De même, quand vous verrez ces choses arriver, sachez que le Fils de l’homme est proche, à la porte.
30 Voorwaar, Ik zeg u: dit geslacht gaat niet voorbij, eer dit alles is geschied.
Je vous le dis en vérité, cette génération ne passera point, que tout cela n’arrive.
31 Hemel en aarde zullen voorbijgaan, maar mijn woorden zullen niet voorbijgaan.
Le ciel et la terre passeront, mais mes paroles ne passeront point.
32 Maar van die dag of dat uur weet niemand iets af, zelfs niet de engelen in de hemel, noch de Zoon, maar de Vader alleen.
Pour ce qui est du jour ou de l’heure, personne ne le sait, ni les anges dans le ciel, ni le Fils, mais le Père seul.

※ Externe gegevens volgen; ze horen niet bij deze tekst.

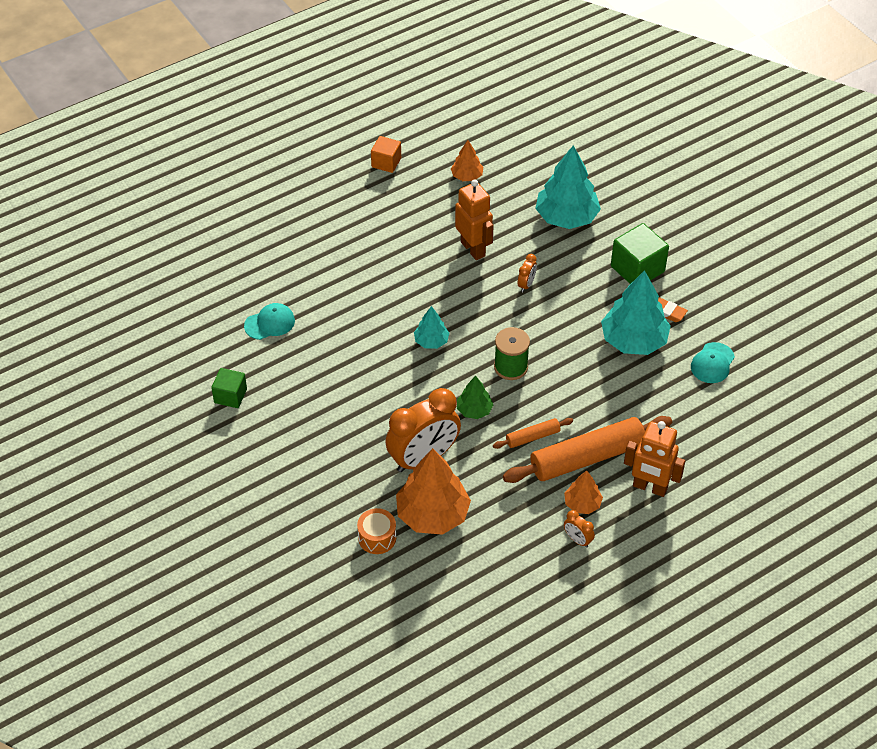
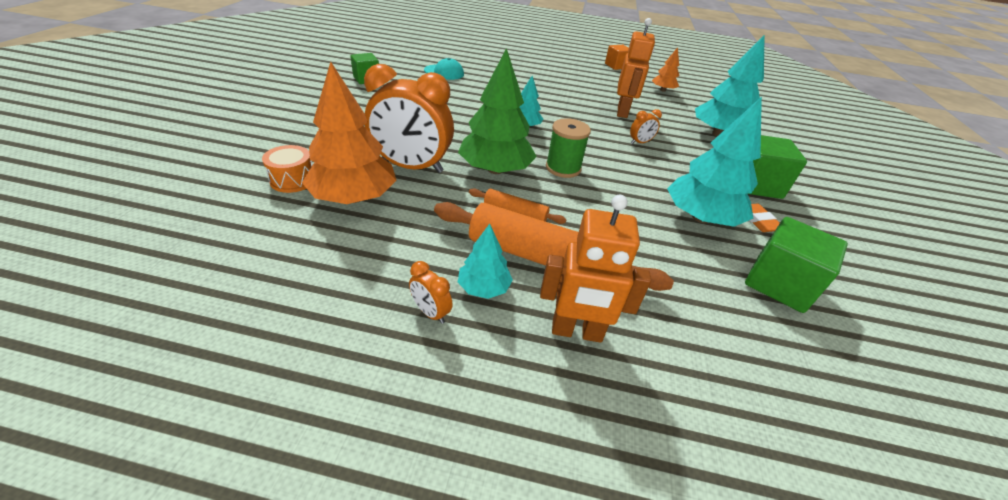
camera: 40 degrees right, 10 degrees down
(474, 410) = (495, 170): green tree -> green tree, size x1.93
(577, 540) = (430, 312): orange clock -> orange clock turned 45 degrees counterclockwise
(582, 504) = (484, 288): orange tree -> turquoise tree
(650, 487) = (576, 332): orange robot -> orange robot turned 60 degrees counterclockwise
(712, 363) = (779, 284): turquoise cap -> green cube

33 Weest op uw hoede en waakt! Want gij weet niet, wanneer de tijd daar is.
Prenez garde, veillez et priez; car vous ne savez quand ce temps viendra.
34 Het gaat er mee, als met een mens, die naar het buitenland reisde, zijn huis verliet, en het beheer aan zijn dienaars overdroeg; aan ieder gaf hij zijn taak, en aan den deurwachter beval hij te waken.

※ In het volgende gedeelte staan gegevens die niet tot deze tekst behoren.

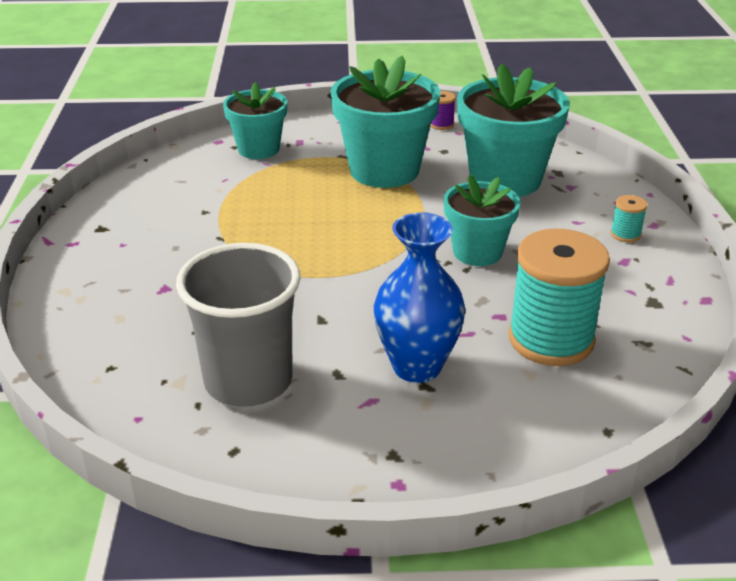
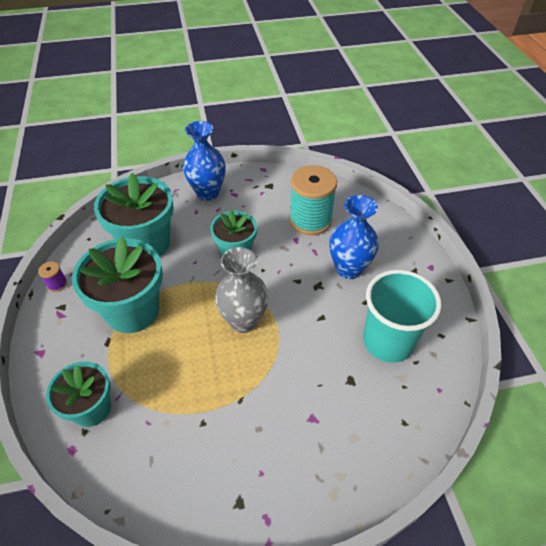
camera: 100 degrees left, 15 degrees up
(248, 381) = (388, 341): grey cup -> turquoise cup
(339, 249) = (243, 321): none -> grey vase
(625, 234) = (208, 193): turquoise spool -> blue vase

Il en sera comme d’un homme qui, partant pour un voyage, laisse sa maison, remet l’autorité à ses serviteurs, indique à chacun sa tâche, et ordonne au portier de veiller.
35 Waakt dus, want gij weet niet, wanneer de heer des huizes komt: ‘s avonds laat of te middernacht, bij het hanengekraai of ‘s morgens vroeg.
Veillez donc, car vous ne savez quand viendra le maître de la maison, ou le soir, ou au milieu de la nuit, ou au chant du coq, ou le matin;
36 Hij komt onverwacht; moge hij u niet slapend vinden.
craignez qu’il ne vous trouve endormis, à son arrivée soudaine.
37 Wat Ik ú zeg, dat zeg Ik aan allen: Waakt!
Ce que je vous dis, je le dis à tous: Veillez.